▶ **Exercise**
Convert every line of the records below into a Markdown table with two columns, "No." and "Line". Number the rows in order and omit blank lines.

+++++

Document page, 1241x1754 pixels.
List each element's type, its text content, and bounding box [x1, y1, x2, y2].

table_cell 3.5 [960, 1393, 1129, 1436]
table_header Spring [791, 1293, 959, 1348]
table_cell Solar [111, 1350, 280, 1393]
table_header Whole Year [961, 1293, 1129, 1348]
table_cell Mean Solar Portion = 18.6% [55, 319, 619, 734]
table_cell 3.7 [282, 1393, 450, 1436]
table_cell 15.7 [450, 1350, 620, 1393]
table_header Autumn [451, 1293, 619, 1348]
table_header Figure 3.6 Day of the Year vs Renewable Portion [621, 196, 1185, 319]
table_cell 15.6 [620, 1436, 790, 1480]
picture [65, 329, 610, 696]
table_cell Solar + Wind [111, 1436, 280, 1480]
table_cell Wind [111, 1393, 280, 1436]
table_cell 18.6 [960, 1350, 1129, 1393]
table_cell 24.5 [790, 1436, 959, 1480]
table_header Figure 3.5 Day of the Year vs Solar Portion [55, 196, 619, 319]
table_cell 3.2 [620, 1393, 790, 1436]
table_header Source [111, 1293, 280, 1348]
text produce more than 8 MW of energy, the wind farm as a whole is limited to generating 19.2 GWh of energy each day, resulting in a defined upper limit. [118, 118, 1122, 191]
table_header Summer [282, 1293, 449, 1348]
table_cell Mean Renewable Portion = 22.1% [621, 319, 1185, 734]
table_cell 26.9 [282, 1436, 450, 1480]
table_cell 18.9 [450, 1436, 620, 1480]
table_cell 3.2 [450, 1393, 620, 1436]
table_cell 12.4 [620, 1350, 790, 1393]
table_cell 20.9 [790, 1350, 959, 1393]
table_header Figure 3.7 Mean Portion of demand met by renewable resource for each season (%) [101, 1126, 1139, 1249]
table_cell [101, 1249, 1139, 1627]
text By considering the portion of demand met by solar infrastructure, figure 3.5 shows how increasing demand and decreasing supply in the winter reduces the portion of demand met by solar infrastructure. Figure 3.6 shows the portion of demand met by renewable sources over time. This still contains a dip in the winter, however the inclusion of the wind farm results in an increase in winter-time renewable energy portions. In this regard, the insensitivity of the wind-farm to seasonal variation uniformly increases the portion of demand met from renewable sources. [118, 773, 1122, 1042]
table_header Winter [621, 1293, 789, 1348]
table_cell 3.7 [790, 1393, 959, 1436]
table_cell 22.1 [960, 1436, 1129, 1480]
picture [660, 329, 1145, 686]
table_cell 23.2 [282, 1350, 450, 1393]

+++++

▶ **Exercise response**
| No. | Line |
|---|---|
| 1 | Document page, 1241x1754 pixels. |
| 2 | List each element's type, its text content, and bounding box [x1, y1, x2, y2]. |
| 3 | table_cell 3.5 [960, 1393, 1129, 1436] |
| 4 | table_header Spring [791, 1293, 959, 1348] |
| 5 | table_cell Solar [111, 1350, 280, 1393] |
| 6 | table_header Whole Year [961, 1293, 1129, 1348] |
| 7 | table_cell Mean Solar Portion = 18.6% [55, 319, 619, 734] |
| 8 | table_cell 3.7 [282, 1393, 450, 1436] |
| 9 | table_cell 15.7 [450, 1350, 620, 1393] |
| 10 | table_header Autumn [451, 1293, 619, 1348] |
| 11 | table_header Figure 3.6 Day of the Year vs Renewable Portion [621, 196, 1185, 319] |
| 12 | table_cell 15.6 [620, 1436, 790, 1480] |
| 13 | picture [65, 329, 610, 696] |
| 14 | table_cell Solar + Wind [111, 1436, 280, 1480] |
| 15 | table_cell Wind [111, 1393, 280, 1436] |
| 16 | table_cell 18.6 [960, 1350, 1129, 1393] |
| 17 | table_cell 24.5 [790, 1436, 959, 1480] |
| 18 | table_header Figure 3.5 Day of the Year vs Solar Portion [55, 196, 619, 319] |
| 19 | table_cell 3.2 [620, 1393, 790, 1436] |
| 20 | table_header Source [111, 1293, 280, 1348] |
| 21 | text produce more than 8 MW of energy, the wind farm as a whole is limited to generating 19.2 GWh of energy each day, resulting in a defined upper limit. [118, 118, 1122, 191] |
| 22 | table_header Summer [282, 1293, 449, 1348] |
| 23 | table_cell Mean Renewable Portion = 22.1% [621, 319, 1185, 734] |
| 24 | table_cell 26.9 [282, 1436, 450, 1480] |
| 25 | table_cell 18.9 [450, 1436, 620, 1480] |
| 26 | table_cell 3.2 [450, 1393, 620, 1436] |
| 27 | table_cell 12.4 [620, 1350, 790, 1393] |
| 28 | table_cell 20.9 [790, 1350, 959, 1393] |
| 29 | table_header Figure 3.7 Mean Portion of demand met by renewable resource for each season (%) [101, 1126, 1139, 1249] |
| 30 | table_cell [101, 1249, 1139, 1627] |
| 31 | text By considering the portion of demand met by solar infrastructure, figure 3.5 shows how increasing demand and decreasing supply in the winter reduces the portion of demand met by solar infrastructure. Figure 3.6 shows the portion of demand met by renewable sources over time. This still contains a dip in the winter, however the inclusion of the wind farm results in an increase in winter-time renewable energy portions. In this regard, the insensitivity of the wind-farm to seasonal variation uniformly increases the portion of demand met from renewable sources. [118, 773, 1122, 1042] |
| 32 | table_header Winter [621, 1293, 789, 1348] |
| 33 | table_cell 3.7 [790, 1393, 959, 1436] |
| 34 | table_cell 22.1 [960, 1436, 1129, 1480] |
| 35 | picture [660, 329, 1145, 686] |
| 36 | table_cell 23.2 [282, 1350, 450, 1393] |